Su aspiración es a una política visual, liberada de complicaciones racionales ni preguntas alusivas a la crudeza de las materialidades sociales. La pregunta por su propia representación social sería perturbadora; interrogar su política de acuerdos y alianzas es una indiscreción; consultar si entrarán a la “unidad nacional” o harán oposición, es una necedad.

La anti, novedad continuista

La antipolítica es una expresión ideológica del liberalismo “neo” que después de la caída del muro de Berlín proclamó la victoria de su “pensamiento único” y la sepultura eterna y simultánea de la historia, las ideologías y las utopías. De tal suerte que su única verdad es el mercado, y en tanto la política no lo interprete o no sea su copia auténtica, debe también entrar al museo.

La Antipolítica en Colombia no se reduce a la simbología unas veces grotesca y otras veces confusa de Mockus; también hace parte de su baúl ese purismo ingenuo del que no se entiende con el otro para no perder la identidad, que nos retrae al sectarismo mesiánico de la vieja izquierda conspirativa de los años 60-70s, y que puede llevar a la cuestionada estrategia de convocar militancias ajenas al tiempo que se desprecian las “maquinarias” que las representan; todo bajo la tesis de las “alianzas ciudadanas”.

La Antipolítica además, es un boquete abierto en el estado a través del cual se introducen no unicamente exalcaldes exitosos. Ojalá así fuera. También entran, especialmente a los cuerpos legislativos, personajes de éxito en la televisión, el deporte y otros campos de la vida social muy poco vinculados con la gestión del interés público y de la sociedad en su conjunto.

La ola y el partido Verde podrían subsistir obviamente.
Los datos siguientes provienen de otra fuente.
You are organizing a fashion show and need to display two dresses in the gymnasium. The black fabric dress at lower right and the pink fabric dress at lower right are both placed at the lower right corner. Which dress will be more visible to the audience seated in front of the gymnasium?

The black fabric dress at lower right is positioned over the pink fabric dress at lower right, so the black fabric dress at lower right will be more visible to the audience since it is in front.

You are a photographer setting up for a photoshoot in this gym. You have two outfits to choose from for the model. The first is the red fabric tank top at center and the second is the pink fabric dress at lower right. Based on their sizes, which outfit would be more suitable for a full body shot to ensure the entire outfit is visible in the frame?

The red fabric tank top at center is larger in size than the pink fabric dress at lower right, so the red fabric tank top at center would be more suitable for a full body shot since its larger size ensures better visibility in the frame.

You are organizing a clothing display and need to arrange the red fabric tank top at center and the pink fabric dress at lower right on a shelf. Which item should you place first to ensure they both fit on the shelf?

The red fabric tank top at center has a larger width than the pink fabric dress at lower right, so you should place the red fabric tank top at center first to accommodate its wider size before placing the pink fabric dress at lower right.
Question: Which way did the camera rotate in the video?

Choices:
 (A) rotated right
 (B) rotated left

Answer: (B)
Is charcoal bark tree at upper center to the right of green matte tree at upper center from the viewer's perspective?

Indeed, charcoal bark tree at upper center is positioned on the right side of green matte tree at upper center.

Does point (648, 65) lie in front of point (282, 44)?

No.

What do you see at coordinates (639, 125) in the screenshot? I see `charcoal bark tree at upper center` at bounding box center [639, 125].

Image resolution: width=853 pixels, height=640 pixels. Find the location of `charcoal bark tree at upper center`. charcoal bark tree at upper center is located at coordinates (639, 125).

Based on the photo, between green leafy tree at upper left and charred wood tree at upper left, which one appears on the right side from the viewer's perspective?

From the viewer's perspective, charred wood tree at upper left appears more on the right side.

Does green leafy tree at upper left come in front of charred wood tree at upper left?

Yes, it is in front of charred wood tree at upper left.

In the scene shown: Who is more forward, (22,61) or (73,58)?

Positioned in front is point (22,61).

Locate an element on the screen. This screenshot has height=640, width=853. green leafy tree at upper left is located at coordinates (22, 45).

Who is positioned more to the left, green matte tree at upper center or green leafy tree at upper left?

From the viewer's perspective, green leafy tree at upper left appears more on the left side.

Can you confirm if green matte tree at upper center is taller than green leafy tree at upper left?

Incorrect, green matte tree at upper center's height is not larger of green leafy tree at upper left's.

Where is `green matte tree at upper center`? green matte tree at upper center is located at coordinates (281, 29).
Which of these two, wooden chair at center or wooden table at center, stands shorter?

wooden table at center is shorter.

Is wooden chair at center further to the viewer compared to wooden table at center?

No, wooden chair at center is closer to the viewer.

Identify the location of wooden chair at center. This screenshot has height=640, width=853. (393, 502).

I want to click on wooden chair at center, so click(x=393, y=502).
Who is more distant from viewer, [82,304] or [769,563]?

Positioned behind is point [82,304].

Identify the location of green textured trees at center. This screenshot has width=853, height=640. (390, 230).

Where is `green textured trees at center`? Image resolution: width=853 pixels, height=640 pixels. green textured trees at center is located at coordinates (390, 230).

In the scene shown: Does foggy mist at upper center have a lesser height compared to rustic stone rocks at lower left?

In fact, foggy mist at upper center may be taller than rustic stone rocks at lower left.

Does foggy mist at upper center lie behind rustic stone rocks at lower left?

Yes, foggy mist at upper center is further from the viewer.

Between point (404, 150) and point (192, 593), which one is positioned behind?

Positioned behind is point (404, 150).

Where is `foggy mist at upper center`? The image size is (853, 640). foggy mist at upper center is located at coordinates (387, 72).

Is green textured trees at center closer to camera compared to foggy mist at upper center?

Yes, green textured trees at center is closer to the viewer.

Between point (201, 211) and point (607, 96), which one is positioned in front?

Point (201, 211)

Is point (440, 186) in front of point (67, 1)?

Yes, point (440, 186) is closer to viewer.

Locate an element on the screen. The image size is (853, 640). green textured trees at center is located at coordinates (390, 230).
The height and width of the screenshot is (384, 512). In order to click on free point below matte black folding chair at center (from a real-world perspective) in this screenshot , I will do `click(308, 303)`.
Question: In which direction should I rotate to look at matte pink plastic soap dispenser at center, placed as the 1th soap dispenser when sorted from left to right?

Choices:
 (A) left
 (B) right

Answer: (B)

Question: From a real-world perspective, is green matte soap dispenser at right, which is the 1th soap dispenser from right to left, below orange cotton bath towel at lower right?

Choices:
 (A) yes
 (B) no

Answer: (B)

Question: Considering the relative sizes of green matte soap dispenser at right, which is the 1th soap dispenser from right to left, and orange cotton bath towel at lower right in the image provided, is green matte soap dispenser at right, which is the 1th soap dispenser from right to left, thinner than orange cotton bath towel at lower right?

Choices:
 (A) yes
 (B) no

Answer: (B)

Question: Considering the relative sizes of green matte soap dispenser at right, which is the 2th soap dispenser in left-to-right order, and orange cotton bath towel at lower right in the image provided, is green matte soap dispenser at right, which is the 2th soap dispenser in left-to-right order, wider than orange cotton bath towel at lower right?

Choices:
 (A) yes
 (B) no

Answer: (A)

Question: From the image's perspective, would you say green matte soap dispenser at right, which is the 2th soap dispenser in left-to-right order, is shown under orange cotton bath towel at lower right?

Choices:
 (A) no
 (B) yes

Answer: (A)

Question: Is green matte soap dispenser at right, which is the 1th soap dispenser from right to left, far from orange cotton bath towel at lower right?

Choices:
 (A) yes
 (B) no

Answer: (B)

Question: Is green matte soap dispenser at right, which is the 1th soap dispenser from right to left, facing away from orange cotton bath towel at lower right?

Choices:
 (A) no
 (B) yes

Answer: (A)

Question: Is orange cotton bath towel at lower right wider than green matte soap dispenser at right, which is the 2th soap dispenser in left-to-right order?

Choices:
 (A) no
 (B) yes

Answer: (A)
Nadie les puede fabricar su lápida aún, mucho menos si hacen un giro a la izquierda o terminan el que ya iniciaron a la derecha; deberán precisar eso sí, su representación social y además, “reverdecerse” de verdad, ya que en esta campaña electoral nos dejaron esperando sus planteamientos y proyectos sobre la crisis ambiental del país, sobre la recuperación de sus ecosistemas estratégicos, los estragos ambientales de la minería industrializada, el destaponamiento del Darién, la sostenibilidad de nuestro desarrollo y un largo etcétera que en cualquier parte del expectro que se ubiquen, por lo menos les aportarían identidad y proyecto político.

De tal suerte que los Verdes no son todavía algo novedoso en la política colombiana. Aunque más desapercibidos, ya habíamos tenido Centrismo y Antipolítica en pasadas coyunturas electorales. Nuestra política tiende de nuevo a cerrarse en su propia “guerra fría” interna, ojalá no sea por otro largo cuatrenio.